ニコニコニュースの質問に応える中で、次のように菅氏は呼称変更の件に言及している。

G20をはじめ、国際社会の中で『暗号資産』という表現が使われ始めております。また『通貨』という呼び方が法定通貨との間で誤解を生みやすいと、そうした指摘もあります。そういったことを踏まえて、金融庁の研究会において法令上の呼び方について『暗号資産』に変更するという方向性が示されている。そういう報告は受けています。いずれにしても、研究会の議論を踏まえ、金融庁が適切に対応すると思います」

金融庁の仮想通貨交換業等に関する研究会の議論では、暗号資産に呼称を変更するよう求める声が多く出ていた。「国際的な動向を踏まえれば、日本だけが『仮想通貨』を使い続けることは具合が悪い」といった指摘がメンバーから出た。また菅氏が言及していたように、「通貨」という表現が誤解を生むのではないかという懸念も研究会では指摘されている。

その一方で今年の流行語大賞の候補に「仮想通貨」が入るなど、「仮想通貨」という表現が日本では広く普及している状況でもある。過去の研究会では「新しい名称ができることで、新しい良いものができたと世間に誤解を与える可能性がある」といった危惧する声も出ていた。
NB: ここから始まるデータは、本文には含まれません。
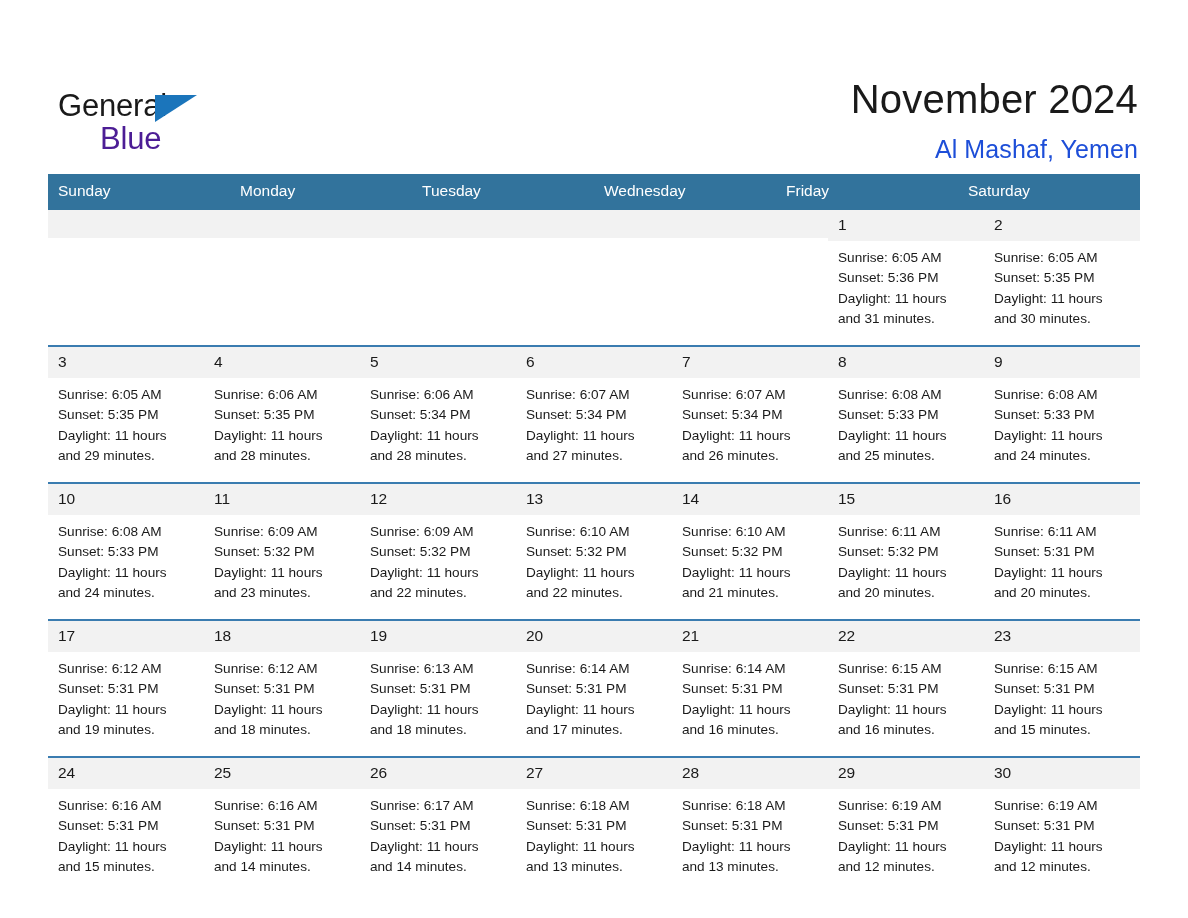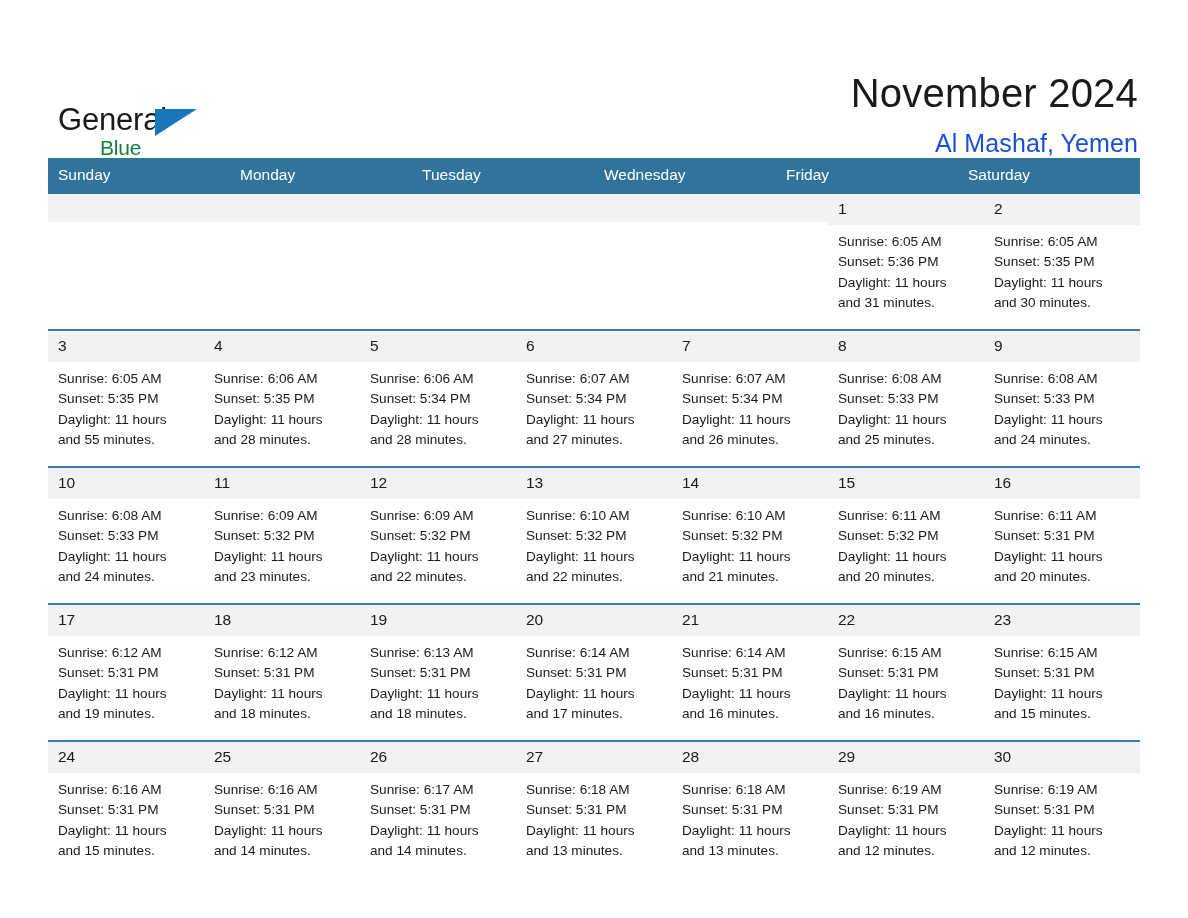"General" .header { align-items: flex-end -> center; margin-top: none -> 16px }
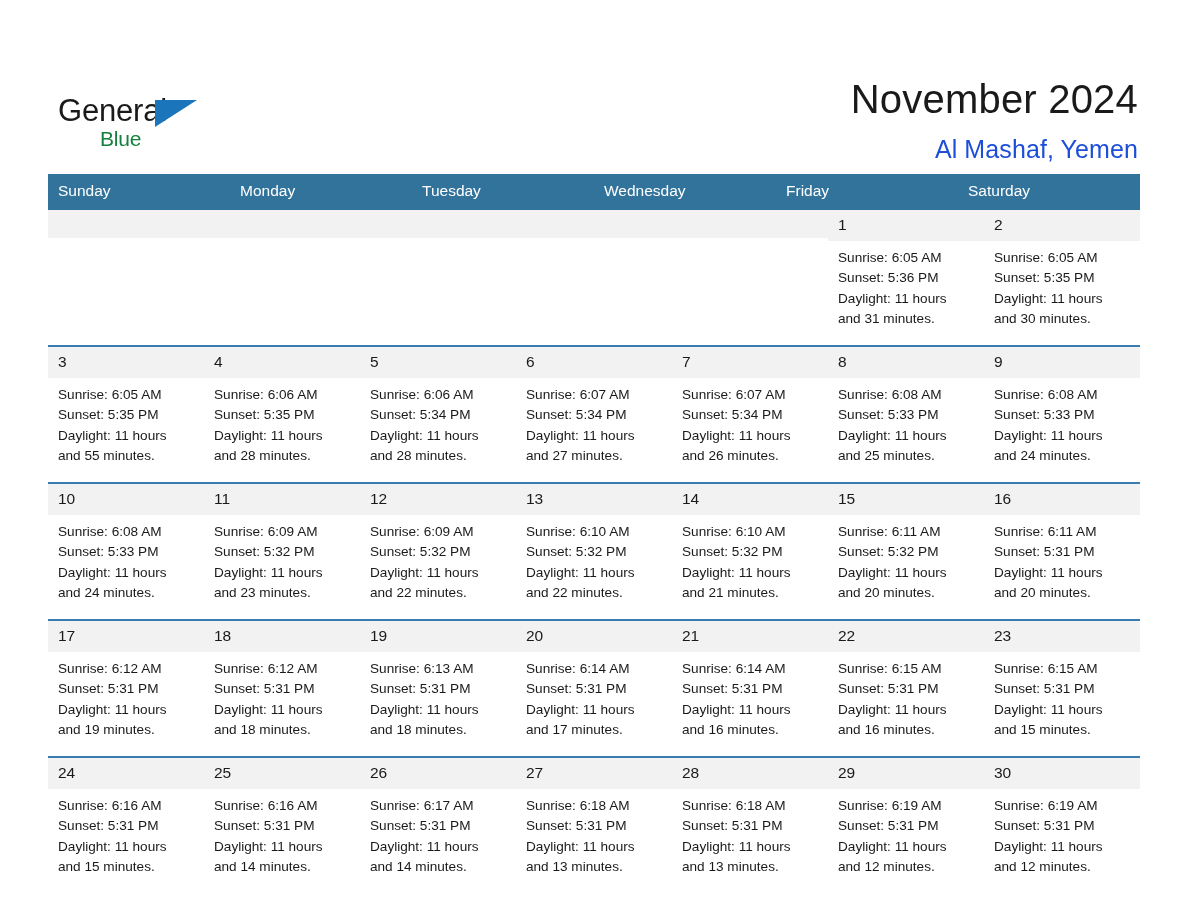"Blue" .brand-line2 { color: #15803d -> #4c1d95; font-size: 21px -> 31px }
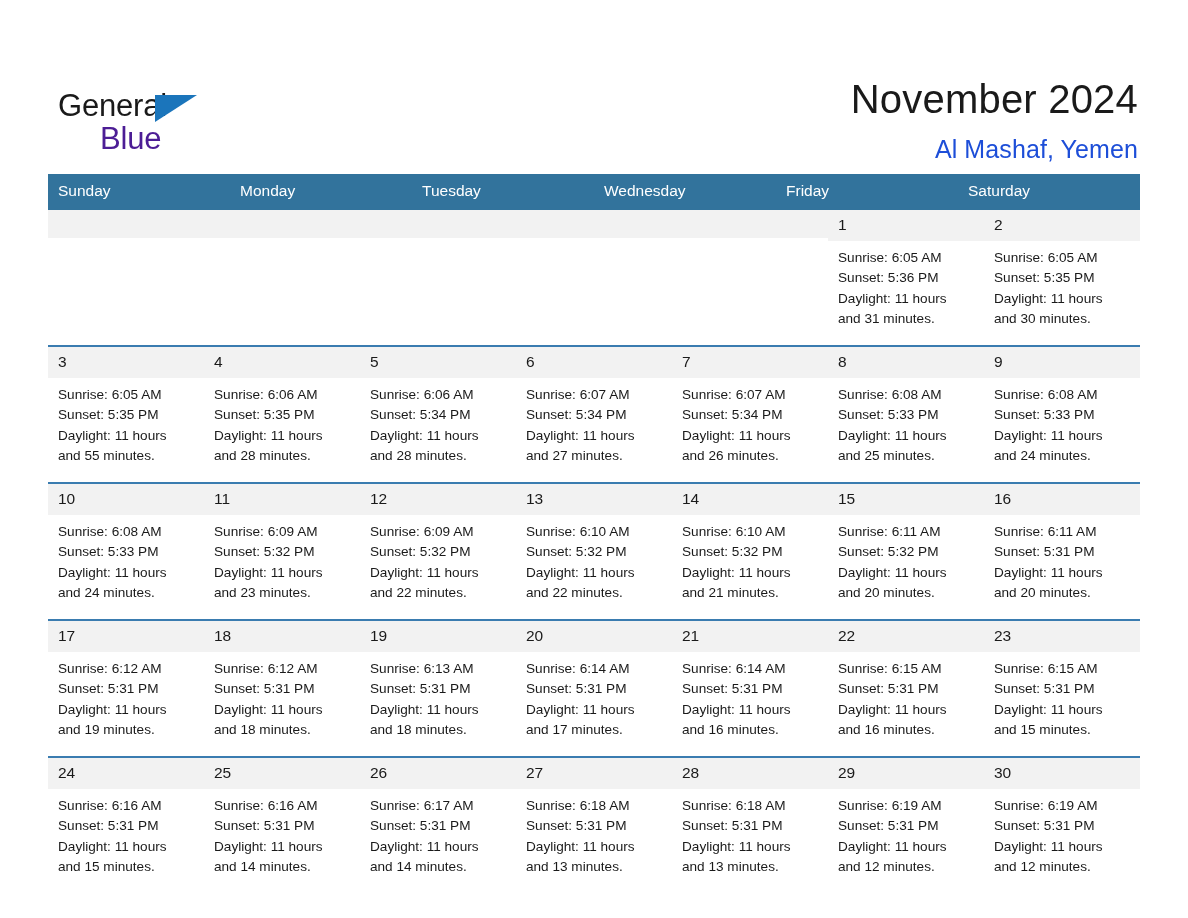"and 55 minutes." div { text: 55 -> 29 }
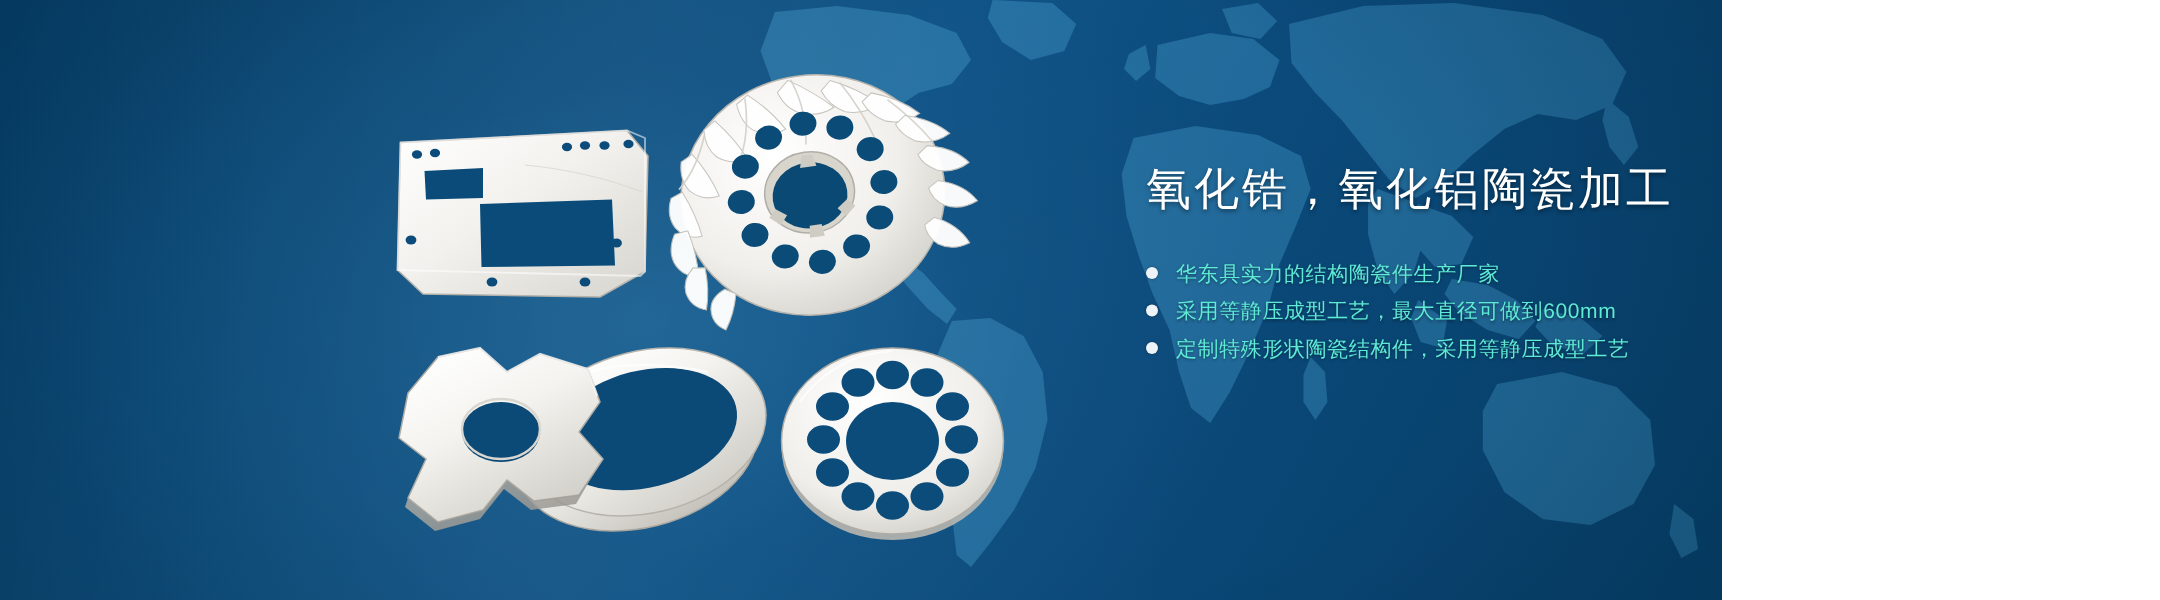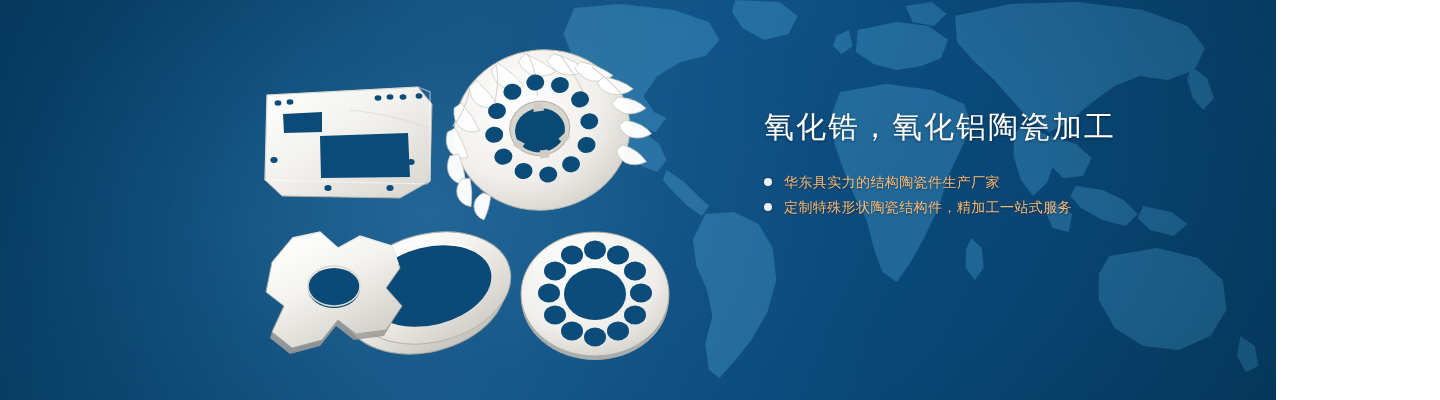"氧化锆，氧化铝陶瓷加工" #banner { width: 1276px -> 1148px }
自主規制団体も「日本仮想通貨交換業協会」となったが、名称を変えることになるのだろうか。

いずれにしても来年の通常国会に資金決済法や金融商品取引法の改正案を提出するとの報道もあり、来年以降、ICO規制やレバレッジ規制などと合わせ、仮想通貨の呼称問題が改めてクローズアップされることになるだろう。